Pétain et la situation faite aux Juifs : Le maréchal était un antisémite militant06/10/20102010Journal/medias/journalnumero/images/2010/10/une2201.jpg.445x577_q85_box-0%2C104%2C1383%2C1896_crop_detail.jpg

Leur société

Pétain et la situation faite aux Juifs : Le maréchal était un antisémite militant

Dimanche 3 octobre, l'avocat Serge Klarsfeld a fait savoir que le Mémorial de la Shoah, situé dans le quartier du Marais à Paris, avait reçu d'un donateur anonyme un exemplaire du projet de loi d'exclusion des Juifs, datant de 1940, annoté par le maréchal Pétain. Selon les historiens qui commentent cette découverte, les annotations seraient bien de la main du maréchal. Elles indiquent qu'en 1940 le chef de l'État français, loin d'être un « bouclier » contre les occupants nazis, avait aggravé, de son propre chef, un projet de loi déjà largement hostile aux Juifs. De quoi remettre en cause le mythe bien commode d'un maréchal « gaga ».

Que le maréchal Pétain était antisémite n'est une découverte que pour ceux qui ignorent que la grande majorité des dirigeants de la droite française d'alors l'étaient peu ou prou, ayant généralement tété, dans leur jeunesse, les idées du royaliste Maurras, antisémite affirmé. Une idéologie réactionnaire qui gangrenait aussi certains dirigeants de la résistance gaulliste.

Publié le 18 octobre 1940, le « statut des Juifs » adopté par le gouvernement de Vichy a été le premier acte d'une politique qui a mis la police française au service des nazis pour leur faciliter la chasse aux Juifs et la déportation de 75 000 Juifs vers les camps de la mort.

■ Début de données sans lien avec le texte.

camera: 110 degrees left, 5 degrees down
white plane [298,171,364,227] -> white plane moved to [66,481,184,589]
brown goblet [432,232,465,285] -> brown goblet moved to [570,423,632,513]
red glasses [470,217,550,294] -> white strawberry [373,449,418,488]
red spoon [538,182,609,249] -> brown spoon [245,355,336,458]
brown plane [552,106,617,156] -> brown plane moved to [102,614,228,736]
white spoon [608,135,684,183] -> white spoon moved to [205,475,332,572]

Tout cela est bien connu. Le nouveau document montre cependant que Pétain n'avait pas besoin d'un Laval pour aggraver un statut en lui-même déjà honteux. La première version du projet proposait, par exemple, d'épargner « les descendants de Juifs nés Français ou naturalisés avant 1860 ». Cette phrase fut rayée par Pétain. Dans l'enseignement, le projet proposait d'interdire aux Juifs l'exercice des professions de recteurs, inspecteurs, proviseurs et directeurs d'établissement, Pétain étendit cette proposition à tout le corps enseignant. Il empira de la même manière la liste des tribunaux et des juridictions interdits aux Juifs.

Du même coup, ce document indique que, contrairement à une légende bâtie par ses défenseurs, Pétain n'a pas été un « bouclier » ou un « rempart » contre les exigences des forces occupantes. Il n'a pas cherché à sauver ce qui pouvait l'être, comme l'ont dit certains. Bien au contraire. Il y a près de quarante ans, dans un livre paru en 1973, l'historien américain Robert O. Paxton avait fait scandale en démontrant que le régime de Vichy avait précédé les exigences des nazis dans leur chasse aux Juifs. Paxton avait bien sûr raison. Le document retrouvé en est une confirmation supplémentaire.

Et s'il a fallu attendre 1995 pour qu'un président de la République, Chirac, admette et dénonce le zèle des dirigeants de l'État français dans la répression antijuive, c'est que, depuis 1945, les dirigeants politiques français avaient en général préféré feindre que la période 1940-1944 avait été une noire parenthèse dans l'histoire du pays. C'était oublier que Pétain avait obtenu les pleins pouvoirs d'une Chambre issue du Front Populaire et qu'après la guerre nombre d'anciens vichystes avaient été recyclés dans les institutions de la IVe République, dont le célèbre Maurice Papon. Il s'est même trouvé une poignée de policiers pour participer à la fois à la rafle du Vel' d'hiv' en 1942 et à la répression contre les travailleurs algériens en octobre 1961 à Paris, pendant la guerre d'Algérie.

Des continuités que les dirigeants n'aiment guère qu'on leur rappelle quand ils jouent avec la démagogie anti-immigrés. On en a eu quelques illustrations, ces temps-ci, avec le gouvernement Sarkozy-Hortefeux-Besson qui n'aime pas, par exemple, qu'on rappelle que, sous le nazisme, les Roms n'ont pas été mieux traités que les Juifs... ou les communistes.

La médiatisation de ce document servira peut-être à faire disparaître dans une partie de l'opinion publique des illusions sur Pétain, qui fut bien le dirigeant réactionnaire qu'il était et jamais un bouclier contre les nazis, ni un petit vieux sénile manipulé par un entourage abject. Près de soixante ans après sa mort, ce n'est pas trop tôt.